_The task_.
Pictures aside, each record should be reproduced exactly.

_Data for review_.

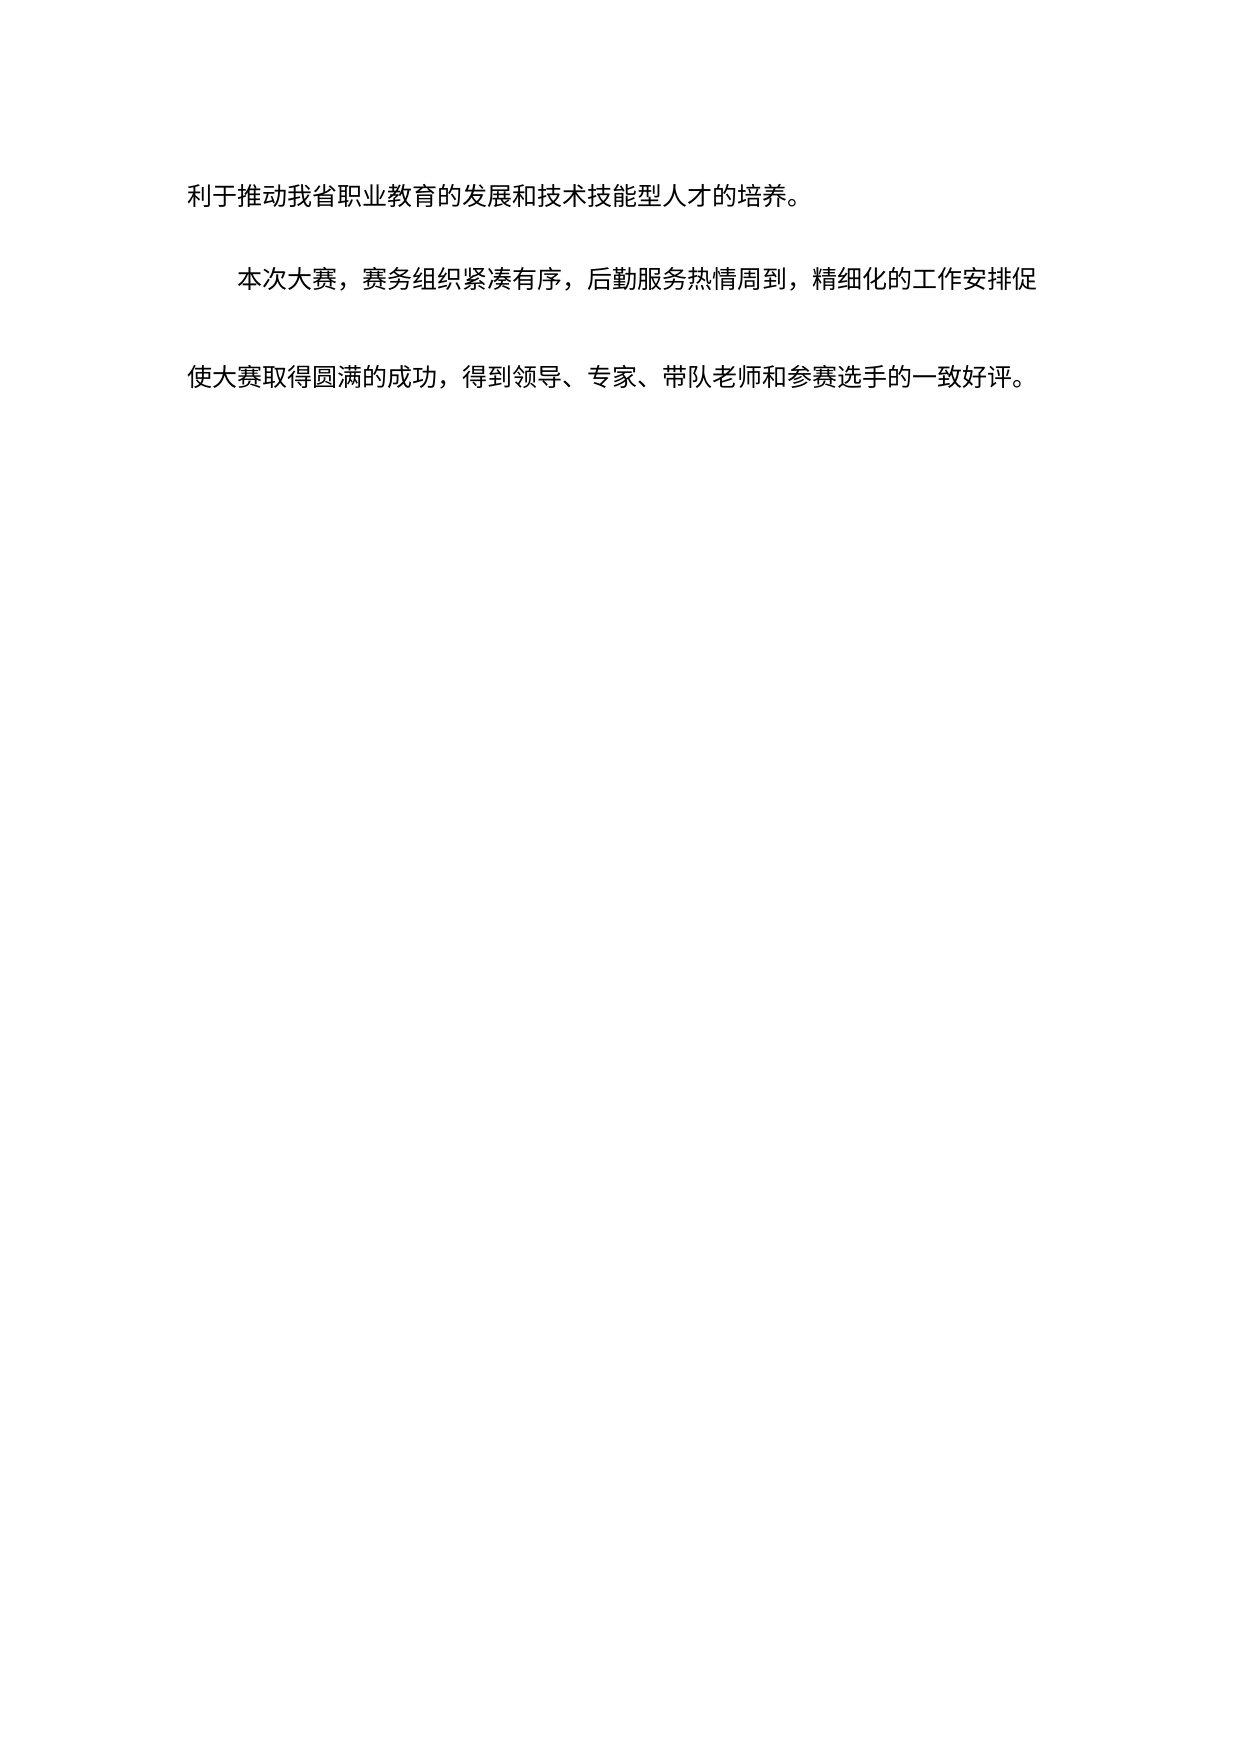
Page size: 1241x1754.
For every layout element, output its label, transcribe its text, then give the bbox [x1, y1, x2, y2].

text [187, 162, 1053, 227]
text 本次大赛，赛务组织紧凑有序，后勤服务热情周到，精细化的工作安排促使大赛取得圆满的成功，得到领导、专家、带队老师和参赛选手的一致好评。 [187, 245, 1053, 408]
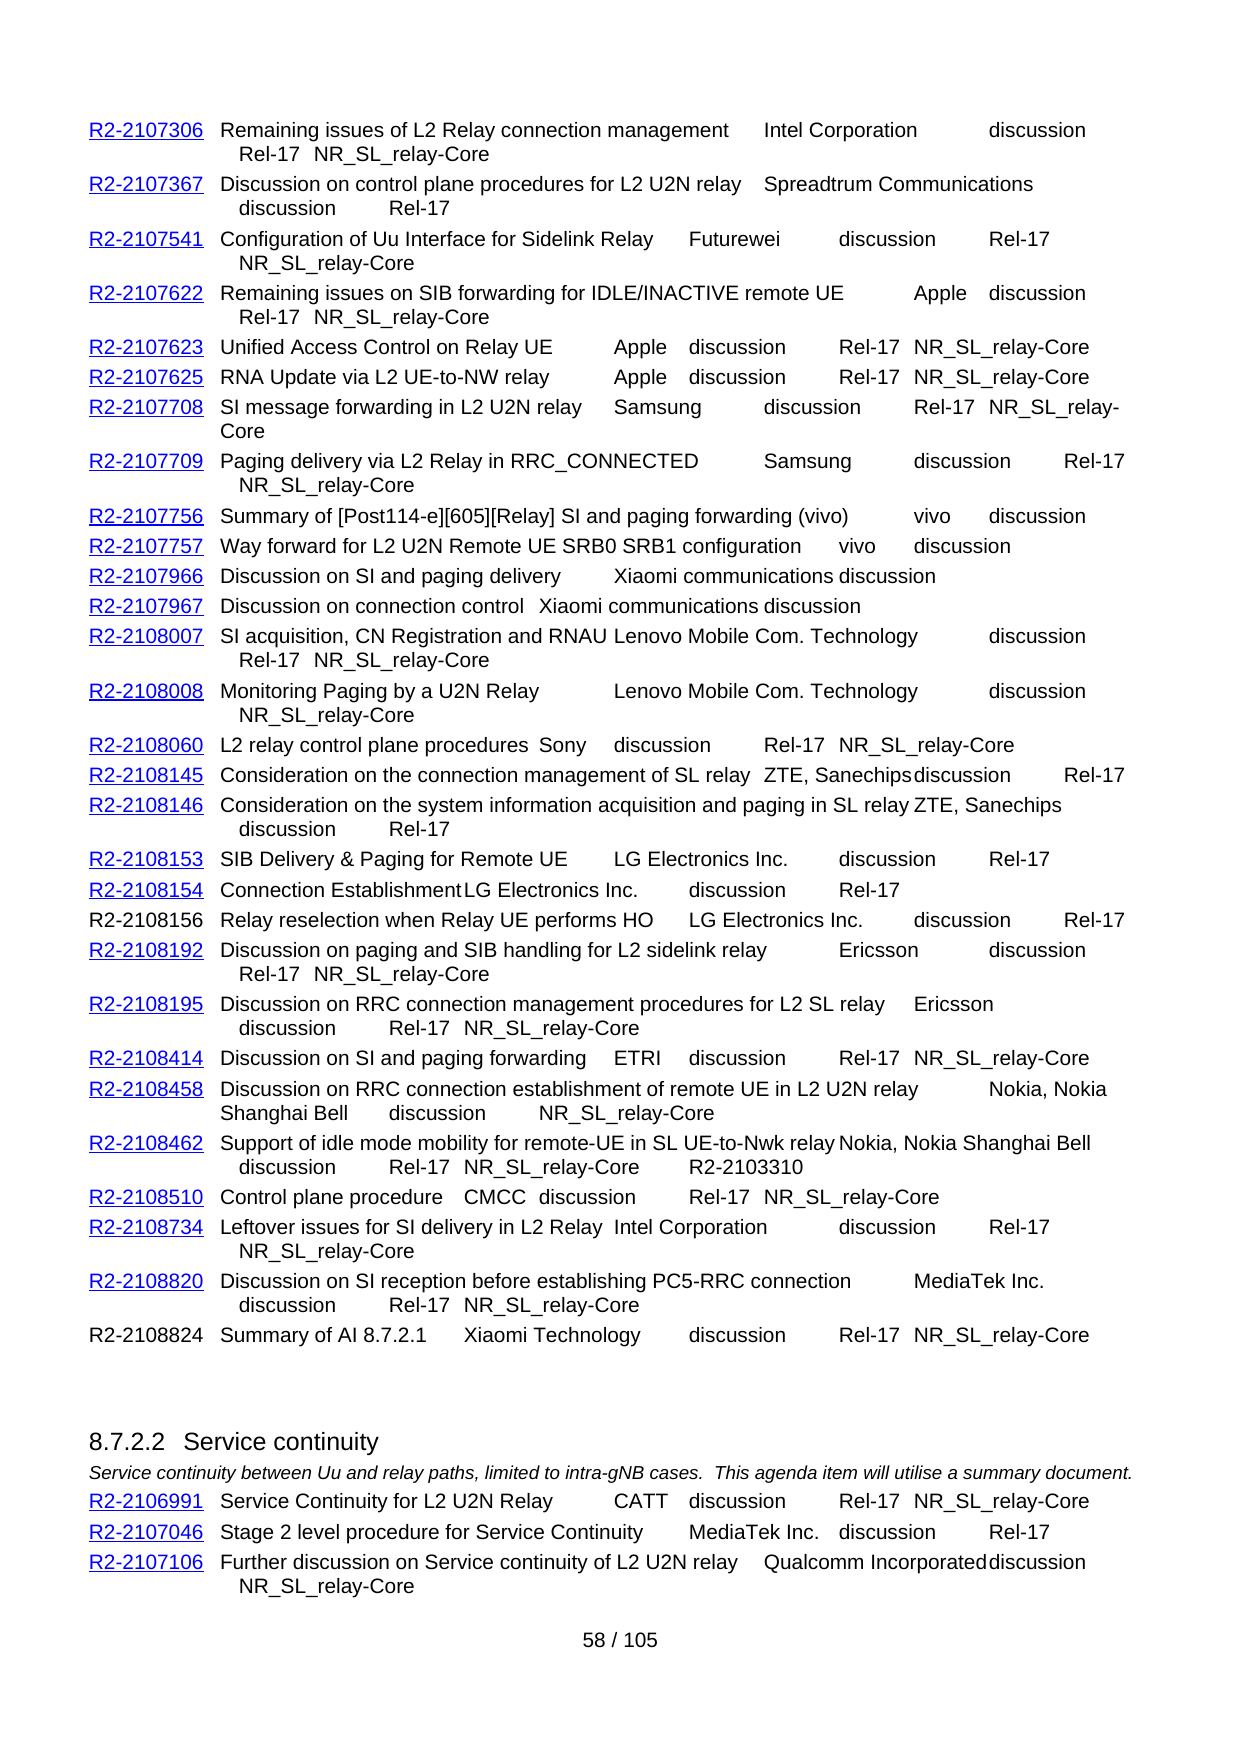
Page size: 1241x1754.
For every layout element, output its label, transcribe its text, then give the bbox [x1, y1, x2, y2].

title R2-2107966 Discussion on SI and paging delivery Xiaomi communications discussion [89, 564, 1152, 588]
title R2-2108462 Support of idle mode mobility for remote-UE in SL UE-to-Nwk relay Nokia, Nokia Shanghai Bell discussion Rel-17 NR_SL_relay-Core R2-2103310 [89, 1131, 1152, 1178]
title R2-2107046 Stage 2 level procedure for Service Continuity MediaTek Inc. discussion Rel-17 [89, 1519, 1152, 1543]
title R2-2107967 Discussion on connection control Xiaomi communications discussion [89, 594, 1152, 618]
title R2-2107622 Remaining issues on SIB forwarding for IDLE/INACTIVE remote UE Apple discussion Rel-17 NR_SL_relay-Core [89, 281, 1152, 328]
title R2-2108145 Consideration on the connection management of SL relay ZTE, Sanechips discussion Rel-17 [89, 763, 1152, 787]
title R2-2108192 Discussion on paging and SIB handling for L2 sidelink relay Ericsson discussion Rel-17 NR_SL_relay-Core [89, 938, 1152, 986]
title R2-2108510 Control plane procedure CMCC discussion Rel-17 NR_SL_relay-Core [89, 1185, 1152, 1209]
title R2-2108414 Discussion on SI and paging forwarding ETRI discussion Rel-17 NR_SL_relay-Core [89, 1046, 1152, 1070]
title R2-2107756 Summary of [Post114-e][605][Relay] SI and paging forwarding (vivo) vivo discussion [89, 503, 1152, 527]
title R2-2108458 Discussion on RRC connection establishment of remote UE in L2 U2N relay Nokia, Nokia Shanghai Bell discussion NR_SL_relay-Core [89, 1076, 1152, 1124]
title R2-2107625 RNA Update via L2 UE-to-NW relay Apple discussion Rel-17 NR_SL_relay-Core [89, 365, 1152, 389]
title R2-2108156 Relay reselection when Relay UE performs HO LG Electronics Inc. discussion Rel-17 [89, 908, 1152, 932]
subtitle 8.7.2.2 Service continuity [89, 1426, 1152, 1455]
title R2-2108007 SI acquisition, CN Registration and RNAU Lenovo Mobile Com. Technology discussion Rel-17 NR_SL_relay-Core [89, 624, 1152, 672]
title R2-2107541 Configuration of Uu Interface for Sidelink Relay Futurewei discussion Rel-17 NR_SL_relay-Core [89, 226, 1152, 274]
title R2-2108060 L2 relay control plane procedures Sony discussion Rel-17 NR_SL_relay-Core [89, 733, 1152, 757]
title R2-2108824 Summary of AI 8.7.2.1 Xiaomi Technology discussion Rel-17 NR_SL_relay-Core [89, 1323, 1152, 1347]
title R2-2108820 Discussion on SI reception before establishing PC5-RRC connection MediaTek Inc. discussion Rel-17 NR_SL_relay-Core [89, 1269, 1152, 1317]
title R2-2108153 SIB Delivery & Paging for Remote UE LG Electronics Inc. discussion Rel-17 [89, 847, 1152, 871]
title R2-2106991 Service Continuity for L2 U2N Relay CATT discussion Rel-17 NR_SL_relay-Core [89, 1489, 1152, 1513]
title R2-2107757 Way forward for L2 U2N Remote UE SRB0 SRB1 configuration vivo discussion [89, 534, 1152, 558]
title R2-2107367 Discussion on control plane procedures for L2 U2N relay Spreadtrum Communications discussion Rel-17 [89, 172, 1152, 220]
title R2-2108008 Monitoring Paging by a U2N Relay Lenovo Mobile Com. Technology discussion NR_SL_relay-Core [89, 678, 1152, 726]
title R2-2107106 Further discussion on Service continuity of L2 U2N relay Qualcomm Incorporated discussion NR_SL_relay-Core [89, 1550, 1152, 1598]
title R2-2107708 SI message forwarding in L2 U2N relay Samsung discussion Rel-17 NR_SL_relay-Core [89, 395, 1152, 443]
title R2-2107306 Remaining issues of L2 Relay connection management Intel Corporation discussion Rel-17 NR_SL_relay-Core [89, 118, 1152, 166]
title R2-2107709 Paging delivery via L2 Relay in RRC_CONNECTED Samsung discussion Rel-17 NR_SL_relay-Core [89, 449, 1152, 497]
title R2-2108195 Discussion on RRC connection management procedures for L2 SL relay Ericsson discussion Rel-17 NR_SL_relay-Core [89, 992, 1152, 1040]
title R2-2108734 Leftover issues for SI delivery in L2 Relay Intel Corporation discussion Rel-17 NR_SL_relay-Core [89, 1215, 1152, 1263]
title R2-2107623 Unified Access Control on Relay UE Apple discussion Rel-17 NR_SL_relay-Core [89, 335, 1152, 359]
text Service continuity between Uu and relay paths, limited to intra-gNB cases. This agenda item will utilise a summary document. [89, 1461, 1152, 1483]
title R2-2108146 Consideration on the system information acquisition and paging in SL relay ZTE, Sanechips discussion Rel-17 [89, 793, 1152, 841]
title R2-2108154 Connection Establishment LG Electronics Inc. discussion Rel-17 [89, 877, 1152, 901]
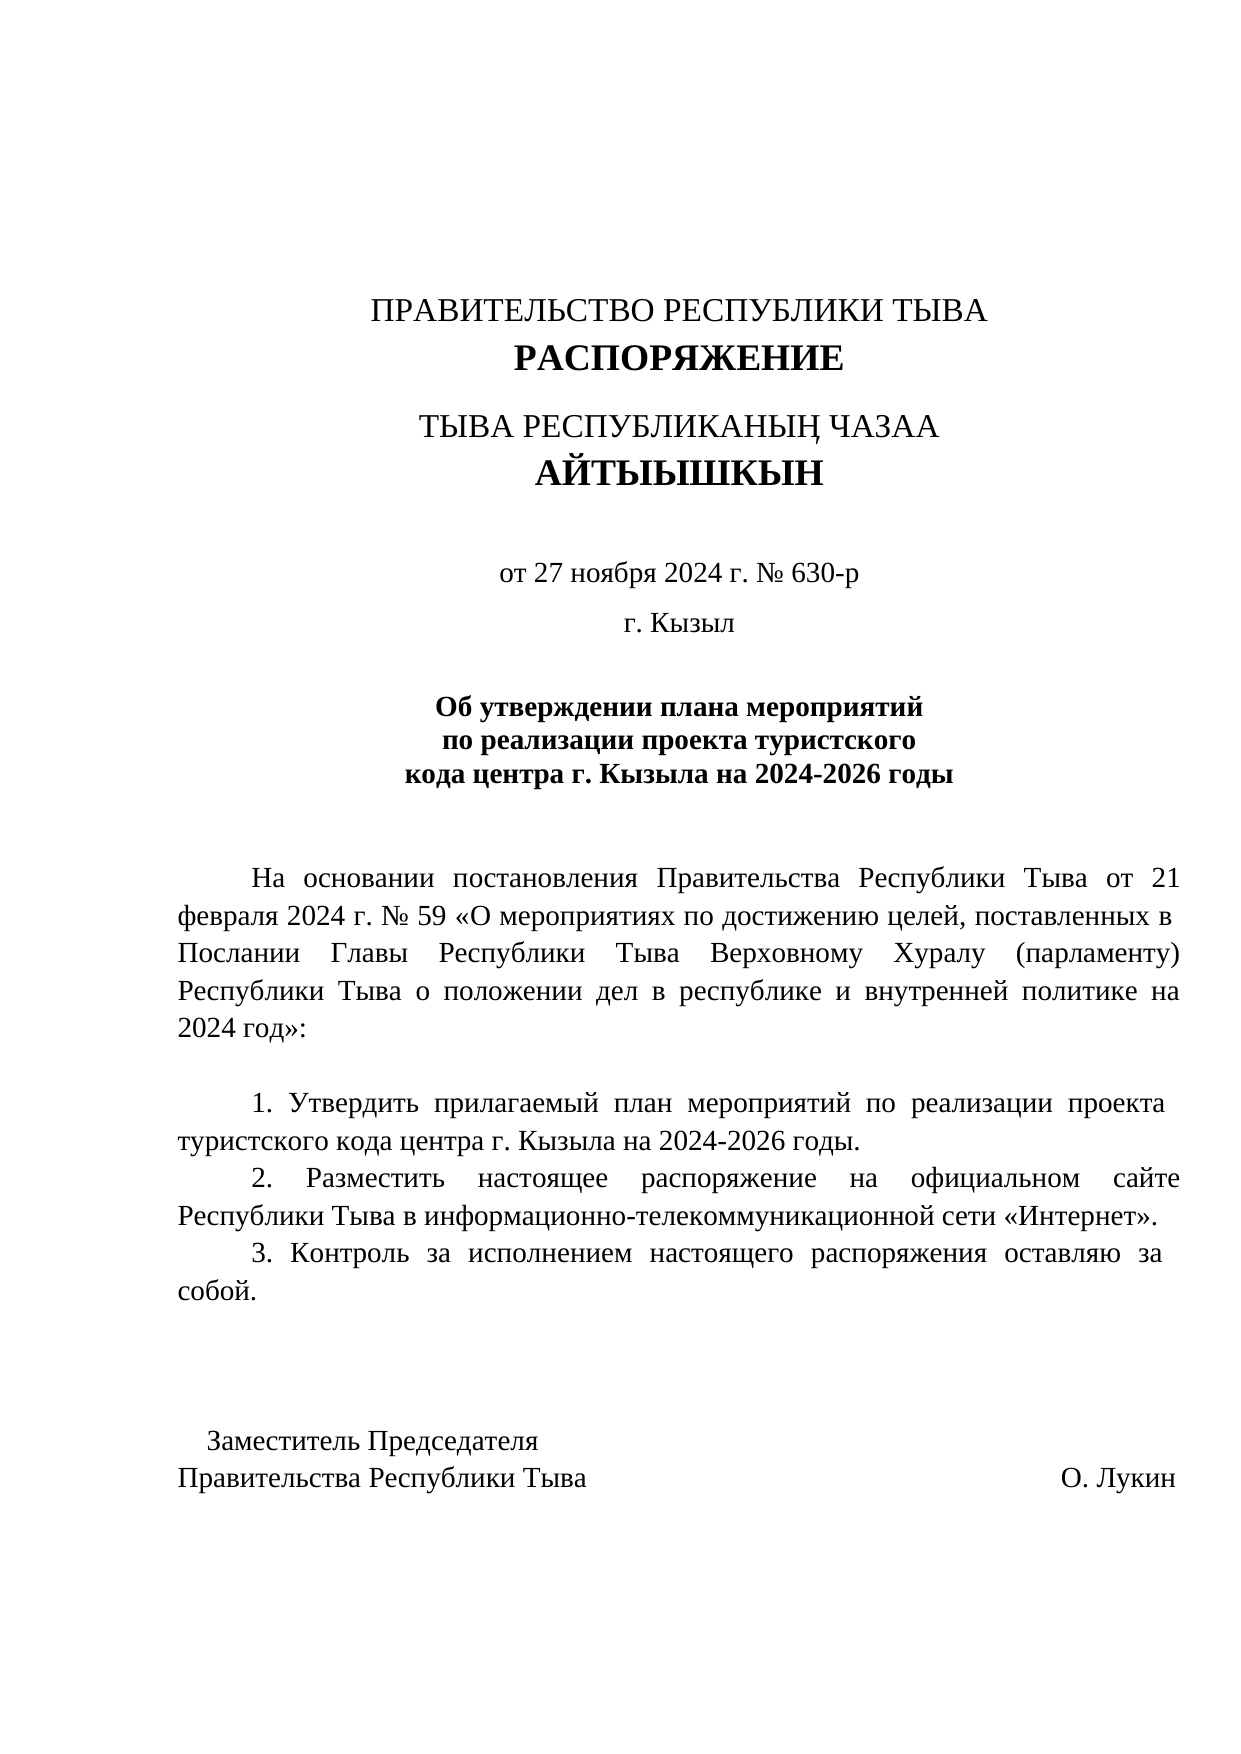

_Response to this task_.
Page size: 1241x1754.
For every layout element, output its label, transcribe its text, then give the bbox [x1, y1, x2, y2].

text [187, 162, 1053, 227]
text 本次大赛，赛务组织紧凑有序，后勤服务热情周到，精细化的工作安排促使大赛取得圆满的成功，得到领导、专家、带队老师和参赛选手的一致好评。 [187, 245, 1053, 408]
Page size: 1241x1754.
For every layout element, output its label, transcribe its text, then give the bbox [x1, y1, x2, y2].

title R2-2107966 Discussion on SI and paging delivery Xiaomi communications discussion [89, 564, 1152, 588]
title R2-2108462 Support of idle mode mobility for remote-UE in SL UE-to-Nwk relay Nokia, Nokia Shanghai Bell discussion Rel-17 NR_SL_relay-Core R2-2103310 [89, 1131, 1152, 1178]
title R2-2107046 Stage 2 level procedure for Service Continuity MediaTek Inc. discussion Rel-17 [89, 1519, 1152, 1543]
title R2-2107967 Discussion on connection control Xiaomi communications discussion [89, 594, 1152, 618]
title R2-2107622 Remaining issues on SIB forwarding for IDLE/INACTIVE remote UE Apple discussion Rel-17 NR_SL_relay-Core [89, 281, 1152, 328]
title R2-2108145 Consideration on the connection management of SL relay ZTE, Sanechips discussion Rel-17 [89, 763, 1152, 787]
title R2-2108192 Discussion on paging and SIB handling for L2 sidelink relay Ericsson discussion Rel-17 NR_SL_relay-Core [89, 938, 1152, 986]
title R2-2108510 Control plane procedure CMCC discussion Rel-17 NR_SL_relay-Core [89, 1185, 1152, 1209]
title R2-2108414 Discussion on SI and paging forwarding ETRI discussion Rel-17 NR_SL_relay-Core [89, 1046, 1152, 1070]
title R2-2107756 Summary of [Post114-e][605][Relay] SI and paging forwarding (vivo) vivo discussion [89, 503, 1152, 527]
title R2-2108458 Discussion on RRC connection establishment of remote UE in L2 U2N relay Nokia, Nokia Shanghai Bell discussion NR_SL_relay-Core [89, 1076, 1152, 1124]
title R2-2107625 RNA Update via L2 UE-to-NW relay Apple discussion Rel-17 NR_SL_relay-Core [89, 365, 1152, 389]
title R2-2108156 Relay reselection when Relay UE performs HO LG Electronics Inc. discussion Rel-17 [89, 908, 1152, 932]
subtitle 8.7.2.2 Service continuity [89, 1426, 1152, 1455]
title R2-2108007 SI acquisition, CN Registration and RNAU Lenovo Mobile Com. Technology discussion Rel-17 NR_SL_relay-Core [89, 624, 1152, 672]
title R2-2107541 Configuration of Uu Interface for Sidelink Relay Futurewei discussion Rel-17 NR_SL_relay-Core [89, 226, 1152, 274]
title R2-2108060 L2 relay control plane procedures Sony discussion Rel-17 NR_SL_relay-Core [89, 733, 1152, 757]
title R2-2108824 Summary of AI 8.7.2.1 Xiaomi Technology discussion Rel-17 NR_SL_relay-Core [89, 1323, 1152, 1347]
title R2-2108820 Discussion on SI reception before establishing PC5-RRC connection MediaTek Inc. discussion Rel-17 NR_SL_relay-Core [89, 1269, 1152, 1317]
title R2-2108153 SIB Delivery & Paging for Remote UE LG Electronics Inc. discussion Rel-17 [89, 847, 1152, 871]
title R2-2106991 Service Continuity for L2 U2N Relay CATT discussion Rel-17 NR_SL_relay-Core [89, 1489, 1152, 1513]
title R2-2107757 Way forward for L2 U2N Remote UE SRB0 SRB1 configuration vivo discussion [89, 534, 1152, 558]
title R2-2107367 Discussion on control plane procedures for L2 U2N relay Spreadtrum Communications discussion Rel-17 [89, 172, 1152, 220]
title R2-2108008 Monitoring Paging by a U2N Relay Lenovo Mobile Com. Technology discussion NR_SL_relay-Core [89, 678, 1152, 726]
title R2-2107106 Further discussion on Service continuity of L2 U2N relay Qualcomm Incorporated discussion NR_SL_relay-Core [89, 1550, 1152, 1598]
title R2-2107708 SI message forwarding in L2 U2N relay Samsung discussion Rel-17 NR_SL_relay-Core [89, 395, 1152, 443]
title R2-2107306 Remaining issues of L2 Relay connection management Intel Corporation discussion Rel-17 NR_SL_relay-Core [89, 118, 1152, 166]
title R2-2107709 Paging delivery via L2 Relay in RRC_CONNECTED Samsung discussion Rel-17 NR_SL_relay-Core [89, 449, 1152, 497]
title R2-2108195 Discussion on RRC connection management procedures for L2 SL relay Ericsson discussion Rel-17 NR_SL_relay-Core [89, 992, 1152, 1040]
title R2-2108734 Leftover issues for SI delivery in L2 Relay Intel Corporation discussion Rel-17 NR_SL_relay-Core [89, 1215, 1152, 1263]
title R2-2107623 Unified Access Control on Relay UE Apple discussion Rel-17 NR_SL_relay-Core [89, 335, 1152, 359]
text Service continuity between Uu and relay paths, limited to intra-gNB cases. This agenda item will utilise a summary document. [89, 1461, 1152, 1483]
title R2-2108146 Consideration on the system information acquisition and paging in SL relay ZTE, Sanechips discussion Rel-17 [89, 793, 1152, 841]
title R2-2108154 Connection Establishment LG Electronics Inc. discussion Rel-17 [89, 877, 1152, 901]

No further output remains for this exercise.